Employers in Michigan, Kentucky, Ohio and Tennessee may now have more freedom to alter, reduce or eliminate healthcare benefits provided to retired union workers. On January 26, 2015, the Supreme Court in M&G Polymers USA, LLC v. Tackett unanimously decided that the Sixth Circuit's long-standing "Yard-Man" presumption violates traditional principles of contract law. 2015 U.S. LEXIS 759 (2015). Under Yard-Man, courts should presume that healthcare benefits provided to union employees are vested for the life of the retired employee unless the collective-bargaining agreement clearly states to the contrary. See United Auto Workers v. Yard-Man, Inc., 716 F.2d 1476 (6th Cir. 1983). As Justice Clarence Thomas noted, however, such a presumption distorts any attempt to ascertain the actual intent of the parties. As a result, it effectively disregards ordinary contract principles and "plac[es] a thumb on the scale in favor of vested retiree benefits in all collective-bargaining agreements." M&G Polymers, 2015 U.S. LEXIS, at *18.

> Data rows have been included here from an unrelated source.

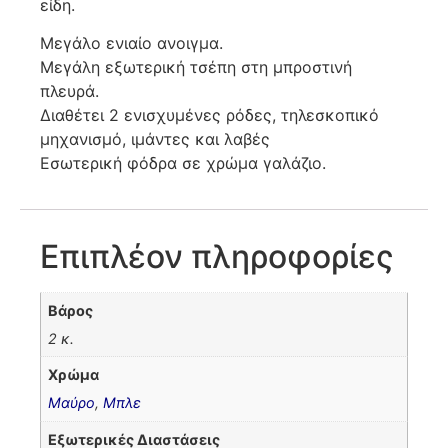
είδη.
Μεγάλο ενιαίο ανοιγμα.
Μεγάλη εξωτερική τσέπη στη μπροστινή
πλευρά.
Διαθέτει 2 ενισχυμένες ρόδες, τηλεσκοπικό
μηχανισμό, ιμάντες και λαβές
Εσωτερική φόδρα σε χρώμα γαλάζιο.
Επιπλέον πληροφορίες
Βάρος
2 κ.
Χρώμα
Μαύρο
,
Μπλε
Εξωτερικές Διαστάσεις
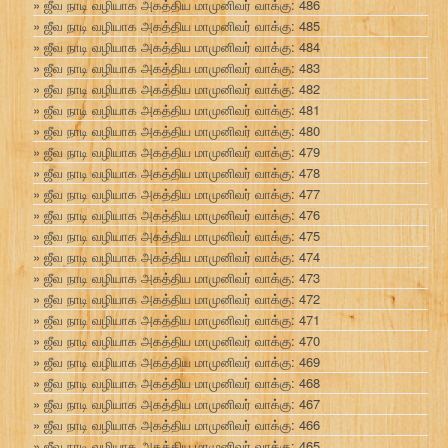
ஜீவ நாடி வழியாக அகத்திய மாமுனிவர் வாக்கு: 486
ஜீவ நாடி வழியாக அகத்திய மாமுனிவர் வாக்கு: 485
ஜீவ நாடி வழியாக அகத்திய மாமுனிவர் வாக்கு: 484
ஜீவ நாடி வழியாக அகத்திய மாமுனிவர் வாக்கு: 483
ஜீவ நாடி வழியாக அகத்திய மாமுனிவர் வாக்கு: 482
ஜீவ நாடி வழியாக அகத்திய மாமுனிவர் வாக்கு: 481
ஜீவ நாடி வழியாக அகத்திய மாமுனிவர் வாக்கு: 480
ஜீவ நாடி வழியாக அகத்திய மாமுனிவர் வாக்கு: 479
ஜீவ நாடி வழியாக அகத்திய மாமுனிவர் வாக்கு: 478
ஜீவ நாடி வழியாக அகத்திய மாமுனிவர் வாக்கு: 477
ஜீவ நாடி வழியாக அகத்திய மாமுனிவர் வாக்கு: 476
ஜீவ நாடி வழியாக அகத்திய மாமுனிவர் வாக்கு: 475
ஜீவ நாடி வழியாக அகத்திய மாமுனிவர் வாக்கு: 474
ஜீவ நாடி வழியாக அகத்திய மாமுனிவர் வாக்கு: 473
ஜீவ நாடி வழியாக அகத்திய மாமுனிவர் வாக்கு: 472
ஜீவ நாடி வழியாக அகத்திய மாமுனிவர் வாக்கு: 471
ஜீவ நாடி வழியாக அகத்திய மாமுனிவர் வாக்கு: 470
ஜீவ நாடி வழியாக அகத்திய மாமுனிவர் வாக்கு: 469
ஜீவ நாடி வழியாக அகத்திய மாமுனிவர் வாக்கு: 468
ஜீவ நாடி வழியாக அகத்திய மாமுனிவர் வாக்கு: 467
ஜீவ நாடி வழியாக அகத்திய மாமுனிவர் வாக்கு: 466
ஜீவ நாடி வழியாக அகத்திய மாமுனிவர் வாக்கு: 465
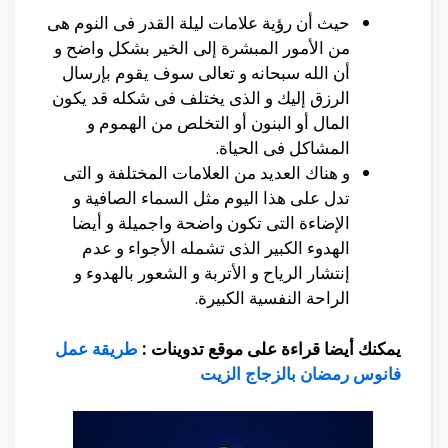
حيث أن رؤية علامات ليلة القدر فى النوم هى
من الأمور المبشرة إلى الخير بشكل واضح و
أن الله سبحانه و تعالى سوف يقوم بإرسال
الرزق إليك و الذى يختلف فى شكله قد يكون
المال أو البنون أو التخلص من الهموم و
المشاكل فى الحياة.
و هناك العديد من العلامات المختلفة و التى
تدل على هذا اليوم مثل السماء الصافية و
الإضاءة التى تكون واضحة واجميلة و أيضا
الهدوء الكبير الذى تشمله الأجواء و عدم
إنتشار الرياح و الأتربة و الشعور بالهدوء و
الراحة النفسية الكبيرة.
يمكنك أيضا قراءة على موقع تدوينات :
طريقة عمل
فانوس رمضان بالزجاج الزيت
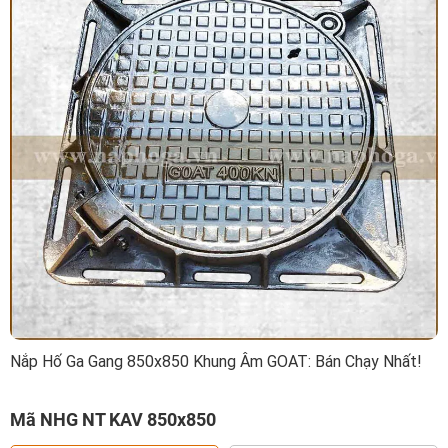
Nắp Hố Ga Gang 850x850 Khung Âm GOAT: Bán Chạy Nhất!
Mã NHG NT KAV 850x850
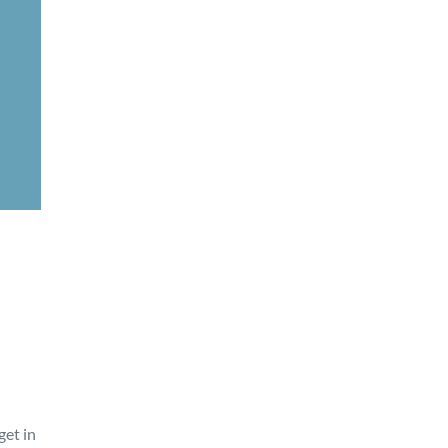
get in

This is a major win for employers. While the Court's holding does not imply a presumption in favor of employers or offer guidance to lower courts when determining whether retirees are entitled to vested lifetime benefits, the decision removes a significant hurdle for employers seeking to reduce financial liabilities to retirees. In addition, the Court specifically identified and rejected a number of arguments that union retirees could make in favor of vested health benefits. For example, the Court rejected the idea that a clause specifically limiting the duration of retiree health benefits is necessary for a court to find that the benefits are not vested. And the Court dismissed the idea that contract language tying retiree health benefits to pension benefits indicates the intent for the benefits to be vested.